● **REQUIRED WORK**:
Convert every line of the entries below into a JSON list of strings, one string per line, and leave out any blank lines.

• • • • • • •

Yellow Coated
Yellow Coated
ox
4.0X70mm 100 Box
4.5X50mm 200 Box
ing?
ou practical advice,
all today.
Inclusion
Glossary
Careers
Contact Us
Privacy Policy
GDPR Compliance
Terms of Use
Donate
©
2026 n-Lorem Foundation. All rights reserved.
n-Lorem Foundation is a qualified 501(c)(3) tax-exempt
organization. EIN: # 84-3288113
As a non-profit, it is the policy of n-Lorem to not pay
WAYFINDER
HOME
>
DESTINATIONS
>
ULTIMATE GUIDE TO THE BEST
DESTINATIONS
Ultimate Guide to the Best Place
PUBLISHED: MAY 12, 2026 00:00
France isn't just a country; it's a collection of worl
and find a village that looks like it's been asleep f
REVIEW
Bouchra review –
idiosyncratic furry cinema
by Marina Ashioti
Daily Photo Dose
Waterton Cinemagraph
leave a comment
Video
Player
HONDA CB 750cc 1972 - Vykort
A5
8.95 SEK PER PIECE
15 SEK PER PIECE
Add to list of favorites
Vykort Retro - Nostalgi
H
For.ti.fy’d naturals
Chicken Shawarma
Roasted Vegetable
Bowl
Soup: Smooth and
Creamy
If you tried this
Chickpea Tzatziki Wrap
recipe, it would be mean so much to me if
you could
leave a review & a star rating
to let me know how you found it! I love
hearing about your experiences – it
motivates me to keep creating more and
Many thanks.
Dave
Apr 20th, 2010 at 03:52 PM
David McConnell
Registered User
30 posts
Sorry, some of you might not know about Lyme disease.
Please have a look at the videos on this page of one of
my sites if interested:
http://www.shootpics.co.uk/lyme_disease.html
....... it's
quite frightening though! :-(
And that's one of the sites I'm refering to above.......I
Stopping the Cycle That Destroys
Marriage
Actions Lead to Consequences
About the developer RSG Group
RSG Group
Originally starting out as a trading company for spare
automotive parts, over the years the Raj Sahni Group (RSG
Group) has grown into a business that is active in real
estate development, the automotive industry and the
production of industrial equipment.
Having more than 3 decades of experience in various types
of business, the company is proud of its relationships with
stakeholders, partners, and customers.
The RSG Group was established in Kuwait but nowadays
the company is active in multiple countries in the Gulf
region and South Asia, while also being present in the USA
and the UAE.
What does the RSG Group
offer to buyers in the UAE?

• • • • • • •

● **EXERCISE RESPONSE**:
[
  "Yellow Coated",
  "Yellow Coated",
  "ox",
  "4.0X70mm 100 Box",
  "4.5X50mm 200 Box",
  "ing?",
  "ou practical advice,",
  "all today.",
  "Inclusion",
  "Glossary",
  "Careers",
  "Contact Us",
  "Privacy Policy",
  "GDPR Compliance",
  "Terms of Use",
  "Donate",
  "©",
  "2026 n-Lorem Foundation. All rights reserved.",
  "n-Lorem Foundation is a qualified 501(c)(3) tax-exempt",
  "organization. EIN: # 84-3288113",
  "As a non-profit, it is the policy of n-Lorem to not pay",
  "WAYFINDER",
  "HOME",
  ">",
  "DESTINATIONS",
  ">",
  "ULTIMATE GUIDE TO THE BEST",
  "DESTINATIONS",
  "Ultimate Guide to the Best Place",
  "PUBLISHED: MAY 12, 2026 00:00",
  "France isn't just a country; it's a collection of worl",
  "and find a village that looks like it's been asleep f",
  "REVIEW",
  "Bouchra review –",
  "idiosyncratic furry cinema",
  "by Marina Ashioti",
  "Daily Photo Dose",
  "Waterton Cinemagraph",
  "leave a comment",
  "Video",
  "Player",
  "HONDA CB 750cc 1972 - Vykort",
  "A5",
  "8.95 SEK PER PIECE",
  "15 SEK PER PIECE",
  "Add to list of favorites",
  "Vykort Retro - Nostalgi",
  "H",
  "For.ti.fy’d naturals",
  "Chicken Shawarma",
  "Roasted Vegetable",
  "Bowl",
  "Soup: Smooth and",
  "Creamy",
  "If you tried this",
  "Chickpea Tzatziki Wrap",
  "recipe, it would be mean so much to me if",
  "you could",
  "leave a review & a star rating",
  "to let me know how you found it! I love",
  "hearing about your experiences – it",
  "motivates me to keep creating more and",
  "Many thanks.",
  "Dave",
  "Apr 20th, 2010 at 03:52 PM",
  "David McConnell",
  "Registered User",
  "30 posts",
  "Sorry, some of you might not know about Lyme disease.",
  "Please have a look at the videos on this page of one of",
  "my sites if interested:",
  "http://www.shootpics.co.uk/lyme_disease.html",
  "....... it's",
  "quite frightening though! :-(",
  "And that's one of the sites I'm refering to above.......I",
  "Stopping the Cycle That Destroys",
  "Marriage",
  "Actions Lead to Consequences",
  "About the developer RSG Group",
  "RSG Group",
  "Originally starting out as a trading company for spare",
  "automotive parts, over the years the Raj Sahni Group (RSG",
  "Group) has grown into a business that is active in real",
  "estate development, the automotive industry and the",
  "production of industrial equipment.",
  "Having more than 3 decades of experience in various types",
  "of business, the company is proud of its relationships with",
  "stakeholders, partners, and customers.",
  "The RSG Group was established in Kuwait but nowadays",
  "the company is active in multiple countries in the Gulf",
  "region and South Asia, while also being present in the USA",
  "and the UAE.",
  "What does the RSG Group",
  "offer to buyers in the UAE?"
]